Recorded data
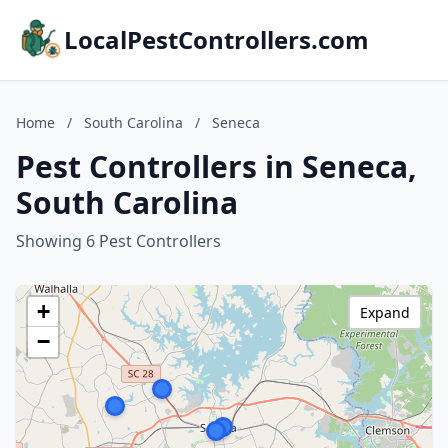
LocalPestControllers.com
Home
/
South Carolina
/
Seneca
Pest Controllers in Seneca,
South Carolina
Showing 6 Pest Controllers
+
Expand
−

### WHAT THE TASK ASKS
Format the text lines from all the records as a JSON list of strings, one string per line and no blank lines. Leave the pictures out.

### RESULT OF THIS TASK
[
  "LocalPestControllers.com",
  "Home",
  "/",
  "South Carolina",
  "/",
  "Seneca",
  "Pest Controllers in Seneca,",
  "South Carolina",
  "Showing 6 Pest Controllers",
  "+",
  "Expand",
  "−"
]